## Extract provided:
_____

The second part may be as described with respect to the first part, mutatis mutandis.
It should be understood that the first end of the second part and the second end of the second part are respective opposed ends of the second part.
It should be understood that the first female coupling member is arranged to receive the corresponding first male coupling member. That is, the first male coupling member and the corresponding first female coupling member are arranged thus by configuration and/or adaption, for example shaping. In one example, the first male coupling member and the corresponding first female coupling member have corresponding shapes, for example a plug and a socket respectively.
It should be understood that the second end of the second part is suitable for joining, for example permanently joining such as by welding or non-permanently such as by adhesion or an interference fit, to the second rail, thereby structurally, securely and/or rigidly joining the second part and the second rail. It should be understood that such non-permanently joining methods may not be releasable and/or may result in damage during release and/or may preclude rejoining. In other words, non-permanent joining is not necessarily releasable coupling, as described herein.
In one example, the first female coupling member comprises a concavity, for example a socket.
In one example, the first female coupling member comprises a circular internal cross-sectional shape i.e. a circular bore. In one example, the first female coupling member comprises a cylindrical internal shape or a frustoconical internal shape. In this way, the first female coupling member may be provided, for example machined such as turned, to a high tolerance and/or surface finish. In this way, relative transverse movement between the first male coupling member and the first female coupling member is reduced, reducing discontinuities therebetween and/or wear due to movement, in use. In one example, an internal diameter D_f1,int of the first female coupling member is provided, for example machined such as turned, bored or drilled, to a tolerance within a range from -0.00 mm to +0.05 mm, preferably within a range from -0.00 mm to +0.02 mm, more preferably within a range from 0.00 mm to +0.01 mm of the first coupling member diameter D. In this way, the first male coupling member is received closely (i.e. close fitting) in the first female coupling member, whereby a gap therebetween is as determined by the tolerances. Particularly, a such a machined-to-machined releasably coupling effectively transfers load therethrough between adjacent rails.
In one example, a ratio of a length of the first female coupling member to a cross-sectional dimension, for example a diameter or a width, thereof, is in a range from 0.5 : 1 to 5 : 1, preferably in a range from 1 : 1 to 3 : 1, more preferably in a range from 1.5 : 1 to 2.5 : 1. In this way, an amount of the male member received by the female member is relatively large, such that removal therefrom is requires correspondingly relatively large movement, thereby reducing likelihood of failure, in use, by uncoupling due to abnormal loading, for example, and/or better resisting large plastic deformation of the first rail and/or the second without catastrophic failure of the rail coupling and/or the rail.
In one example, the first female coupling member is arranged to slidably receive, for example axially, the first male coupling member therein. In this way, coupling and uncoupling is facilitated.

_____

## Collected data:

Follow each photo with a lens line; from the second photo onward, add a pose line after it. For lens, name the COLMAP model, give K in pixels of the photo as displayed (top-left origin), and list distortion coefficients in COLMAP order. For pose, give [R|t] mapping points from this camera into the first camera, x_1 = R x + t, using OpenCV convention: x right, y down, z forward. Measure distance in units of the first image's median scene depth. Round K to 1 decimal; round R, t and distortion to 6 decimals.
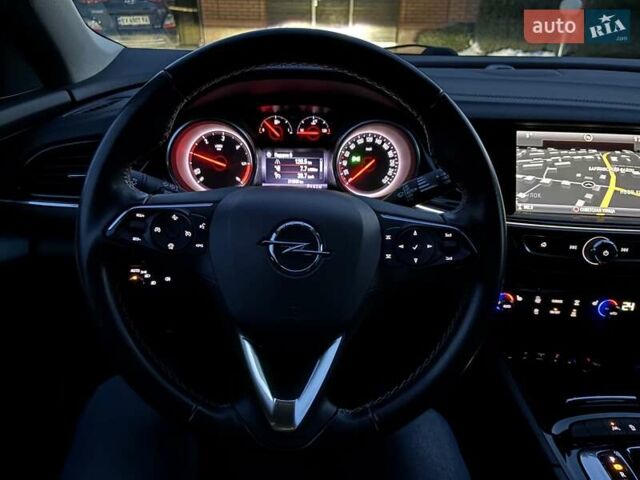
lens RADIAL K [[487.6, 0, 320.0], [0, 487.6, 240.0], [0, 0, 1]] dist [0.069255, -0.079820]
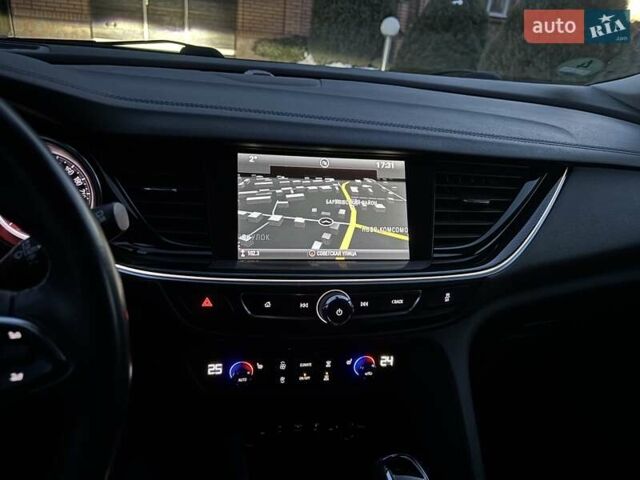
lens RADIAL K [[487.6, 0, 320.0], [0, 487.6, 240.0], [0, 0, 1]] dist [0.069255, -0.079820]
pose [[0.957153, -0.042891, 0.286390, 0.301696], [0.047230, 0.998850, -0.008257, -0.075356], [-0.285706, 0.021430, 0.958078, 0.240835]]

_____

## Requirement 1:
Answer these questions using the rail coupling description:
(a) What corresponding shapes are given as an example for the first male coupling member and the first female coupling member?
(b) What is the most preferred tolerance range for the internal diameter D_f1,int of the first female coupling member?
(c) What is the most preferred range for the ratio of the first female coupling member's length to its cross-sectional dimension?
## Requirement 2:
Translate this sentence from the rail coupling description into Spanish: "In one example, the first female coupling member comprises a concavity, for example a socket."
## Requirement 3:
Proceed with the rail coupling description from the point where it ends.

## Answer box 1:
(a) A plug and a socket, respectively.
(b) From 0.00 mm to +0.01 mm of the first coupling member diameter D.
(c) From 1.5 : 1 to 2.5 : 1.

## Answer box 2:
En un ejemplo, el primer elemento de acoplamiento hembra comprende una concavidad, por ejemplo un receptáculo.

## Answer box 3:
In one example, the first male coupling member and the first female coupling member are arranged to interlock, for example, upon fully receiving the first male coupling member in the first female coupling member. In this way, inadvertent or accidental uncoupling may be prevented.
In one example, the first male coupling member and the first female coupling member are correspondingly threaded. In this way, load transfer between the first part and the second part may be improved.
The rail coupling is arrangeable in the first configuration wherein the first male coupling member and the first female coupling member are uncoupled. That is, the first configuration is a disassembled configuration, for example, in which the first male coupling member and the first female coupling member are separate, for example spaced apart, such as by a gap.
The rail coupling is arrangeable in the second configuration wherein the first male coupling member and the first female coupling member are coupled by receiving the first male coupling member in the first female coupling member. That is, the second configuration is an assembled configuration, for example an in use configuration.

Running surface

The rail coupling provides a third portion of the running surface in the second configuration.
As described above, the first rail provides the first portion of the running surface for the wheel, for example of a trolley, and the second rail providing the second portion of the running surface. That is, the running surface is a surface for the wheel to run, for example roll, thereon. In one example, the running surface is a continuous running surface, having no, or substantially free from, discontinuities therein, for example no protrusions (i.e. convexities) thereon or depressions (i.e. concavities) therein. As described above, discontinuities may increase loading and/or vibration and hence wear and/or fatigue. In one example, the running surface comprises a planar running surface and/or a non-planar running surface, for example a concave running surface or a convex running surface.
Hence, in the second configuration, the third portion of the running surface is thus arranged between the first portion and the second portion. That is, the wheel runs on respective portions of the running surface provided successively by the first rail, the rail coupling and the second rail. Hence, rather than a single interface being defined conventionally, in use, between a first rail and a second rail, two interfaces (i.e. between the first rail and the rail coupling and between the rail coupling and the second rail) are instead defined, in use. Thus, discontinuities (particularly steps) otherwise arising at the single interface due to relatively poorer tolerancing and/misshaping of the first rail and the second rail may be averaged due to relatively tighter tolerancing of the rail coupling, for example, thereby providing a more continuous running surface.
In one example, the first end of the second part provides, at least in part, the third portion of the running surface. That is, the first female coupling member and the, at least in part, the third portion of the running surface are both at the first end. In one example, an external surface of the first female coupling member provides, at least in part, the third portion of the running surface.
In one example, the first part provides, at least in part, the third portion of the running surface. In one example, a surface of the first part proximal to the second end provides, at least in part, the third portion of the running surface. In one example, the second end of the first part comprises a second male coupling and a surface of the first part between the first end and the second end provides, at least in part, the third portion of the running surface.
In one example, the first part provides, at least in part, the third portion of the running surface and the first end of the second part provides, at least in part, the third portion of the running surface. In one example, the first part and the second part provide similar or equal parts of the third portion of the running surface.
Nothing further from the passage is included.